Section: Research Program
Data-intensive Application Profiling, Modeling, and Management
Recently, the term “Big Data” has emerged to design data sets or collections so large that they become intractable for classical tools. This term is most of the time implicitly linked to “analytics” to refer to issues such as curation, storage, search, sharing, analysis, and visualization. However, the Big Data challenge is not limited to data-analytics, a field that is well covered by programming languages and run-time systems such as Map-Reduce. It also encompasses data-intensive applications. These applications can be sorted into two categories. In High Performance Computing (HPC), data-intensive applications leverage post-petascale infrastructures to perform highly parallel computations on large amount of data, while in High Throughput Computing (HTC), a large amount of independent and sequential computations are performed on huge data collections.
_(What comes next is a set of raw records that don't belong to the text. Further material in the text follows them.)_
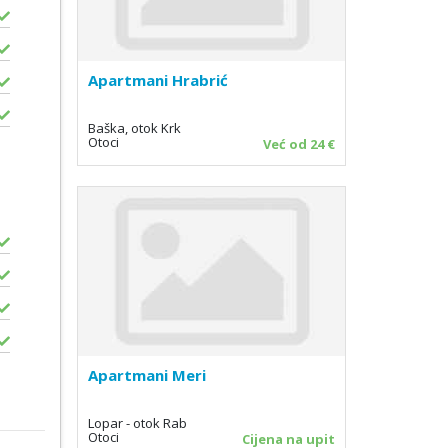
Apartmani Hrabrić
Baška, otok Krk
Otoci
Već od 24 €
Apartmani Meri
Lopar - otok Rab
Otoci
Cijena na upit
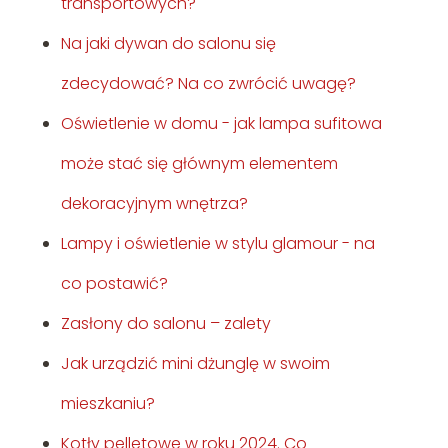
transportowych?
Na jaki dywan do salonu się
zdecydować? Na co zwrócić uwagę?
Oświetlenie w domu - jak lampa sufitowa
może stać się głównym elementem
dekoracyjnym wnętrza?
Lampy i oświetlenie w stylu glamour - na
co postawić?
Zasłony do salonu – zalety
Jak urządzić mini dżunglę w swoim
mieszkaniu?
Kotły pelletowe w roku 2024. Co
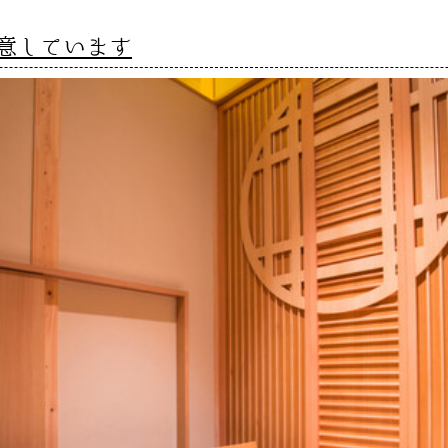
意しています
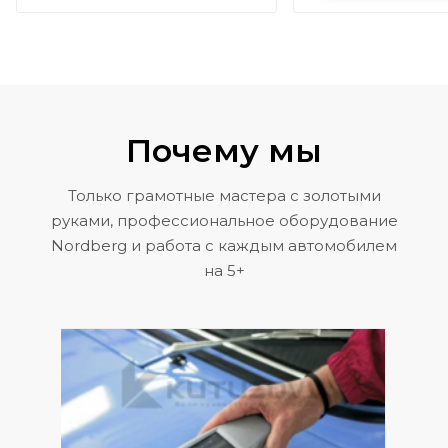
Почему мы
Только грамотные мастера с золотыми
руками, профессиональное оборудование
Nordberg и работа с каждым автомобилем
на 5+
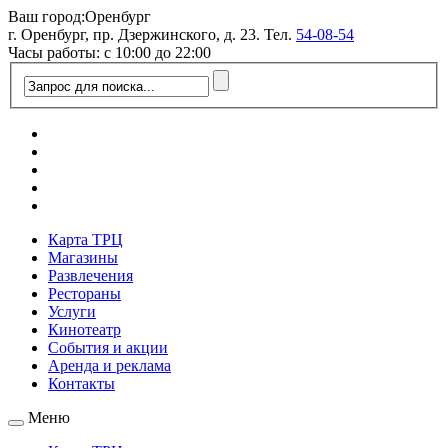
Ваш город:
Оренбург
г. Оренбург, пр. Дзержинского, д. 23. Тел.
54-08-54
Часы работы: с 10:00 до 22:00
Карта ТРЦ
Магазины
Развлечения
Рестораны
Услуги
Кинотеатр
События и акции
Аренда и реклама
Контакты
Меню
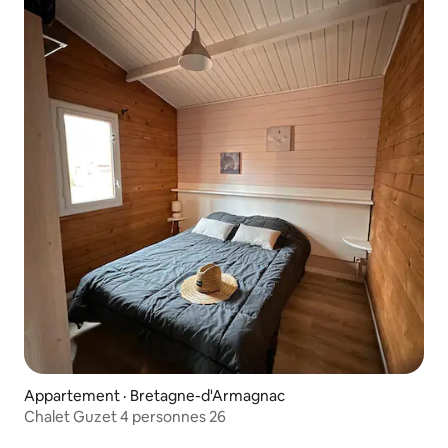
Appartement · Bretagne-d'Armagnac
Chalet Guzet 4 personnes 26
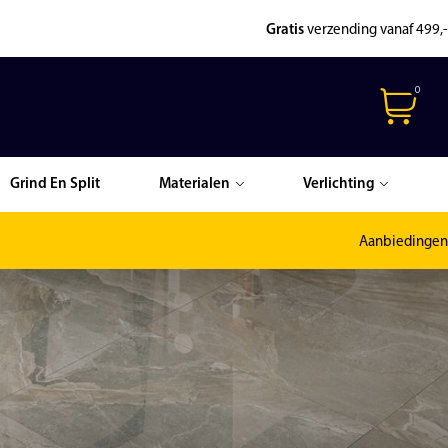
Gratis
verzending vanaf 499,-
0
Grind En Split
Materialen
Verlichting
Aanbiedingen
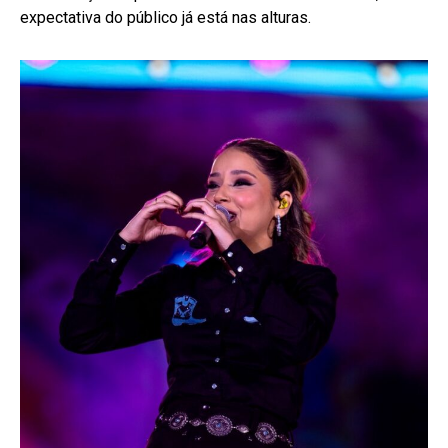
expectativa do público já está nas alturas.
These two types of data-intensive applications (HTC and HPC) raise challenges related to profiling and modeling that the Avalon team proposes to address. While the characteristics of data-intensive applications are very different, our work will remain coherent and focused. Indeed, a common goal will be to acquire a better understanding of both the applications and the underlying infrastructures running them to propose the best match between application requirements and infrastructure capacities. To achieve this objective, we will extensively rely on logging and profiling in order to design sound, accurate, and validated models. Then, the proposed models will be integrated and consolidated within a single simulation framework (SimGrid ). This will allow us to explore various potential “what-if?” scenarios and offer objective indicators to select interesting infrastructure configurations that match application specificities.
Another challenge is the ability to mix several heterogeneous infrastructure that scientists have at their disposal (e.g., Grids, Clouds, and Desktop Grids) to execute data-intensive applications. Leveraging the aforementioned results, we will design strategies for efficient data management service for hybrid computing infrastructures.